List of tasks:
1) In the passage on measuring distances to stars, how far from earth was 61 Cygni found to be using parallax?
2) Transcribe the section of the passage on measuring distances to stars that opens with the words containing "I've been roping" and closes with "judging the distance.".

Text under study:
□ □ □ □ □
Hundreds of years of exploration
have revealed our planet
to be just one of eight in orbit
around a star we call the sun.
But understanding our place
in the solar system
is only the first step in finding
our place in the universe...
..because far beyond anywhere
we can visit lie the stars.
Bryce Canyon
Utah
Until recently, there was no way of
knowing how distant the stars are.
And so we had no idea of our star's
true place in the heavens.
I've been roping
since I was a little kid.
Now, the older I get,
the more I like roping,
it's a very important part
of the cowboy lifestyle.
The most important skill when you're roping
is accuracy and judging the distance.
You've got to be a real good judge of where the
steer is going to be when you throw your rope.
Because our eyes
are a few inches apart,
each one captures a slightly
different view of the world.
And comparing the differences between the two
images is one of the ways the brain judges distance.
It's a phenomenon known as parallax.
And remarkably, you can use the same effect
to measure the distance to the stars.
Now, the parallax shift of a star in the sky from one
eye to the other is of course imperceptibly small,
but if you could arrange for your head to
be, let's say, 180 million miles in diameter,
then the parallax shift would be
measurable. And you can do that.
Here are two pictures of
a double-star system called 61 Cygni
taken in May and November.
That's when the earth is on
one side of the sun...and the other.
There is your 180 million miles.
And as you can see,
the shift is small...
but noticeable.
Using parallax,
61 Cygni was found to be
104,000 billion kilometres
from earth.
But this technique only works
for our nearest stellar neighbours.
The vast majority of stars
are so much further away
that they exhibit no perceptible
parallax shift at all.
So to go beyond our local
stellar neighbourhood,
a new technique was required.
And it involved measuring the
brightness of the stars themselves.
If you want to use the brightness of a star as seen
from the earth's surface to measure its distance,
then you have to know
how bright the star actually is.
And the first person to work out
how to do that was one of the great
unsung heroes in the history
of astronomy - Henrietta Leavitt.
Leavitt was cataloguing the
brightness of stars from photographs
and she became interested in
a particular kind of star
known as a variable star, which
changes its brightness over time.
So it goes dimmer and brighter,
dimmer and brighter,
over a period of days or weeks
or even months.
She took a special interest in a class
of variable stars called Cepheids.
Now, what Leavitt noticed was that
there is a simple relationship
between the actual brightness
of a Cepheid variable
and the rate of change of
that brightness - its period.
She noticed that,
for the dimmer Cepheid variables,
the rate of change of brightness
is very fast,
whereas for the brightest
of the Cepheids,
the rate of change is slow.
□ □ □ □ □
Supplied data:
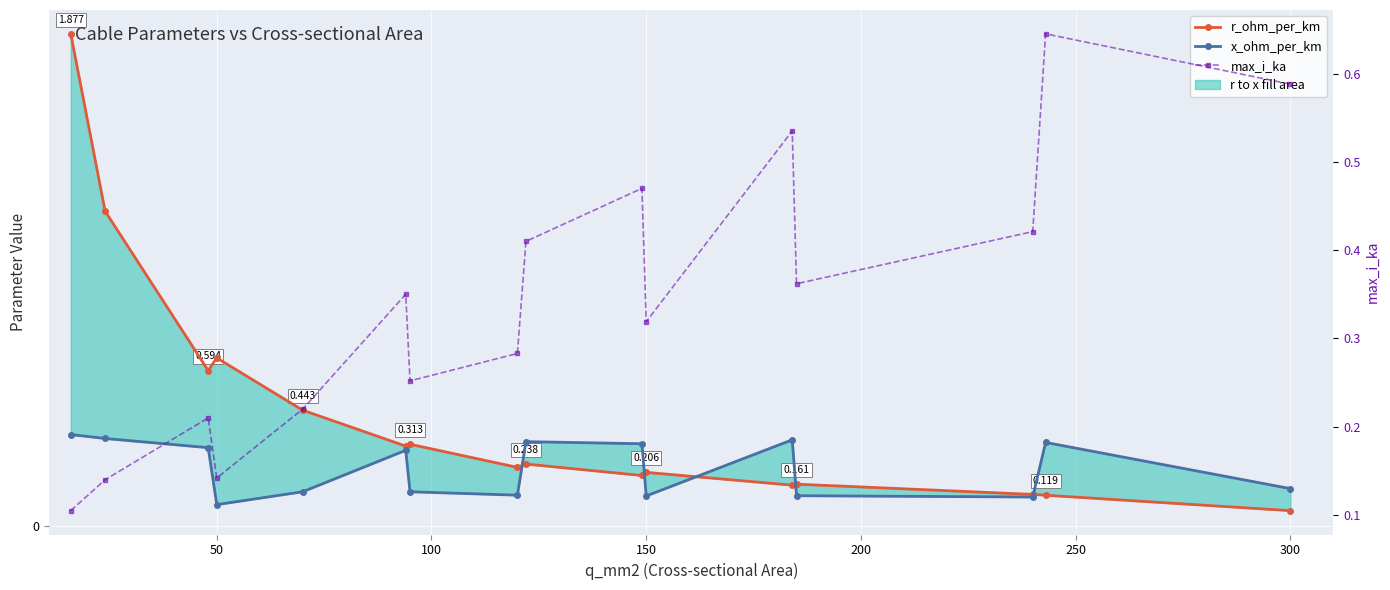

Rank the series at 150 from lowest to highest value.

x_ohm_per_km, r_ohm_per_km, max_i_ka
□ □ □ □ □
Solution list:
1) 104,000 billion kilometres

2)
I've been roping
since I was a little kid.
Now, the older I get,
the more I like roping,
it's a very important part
of the cowboy lifestyle.
The most important skill when you're roping
is accuracy and judging the distance.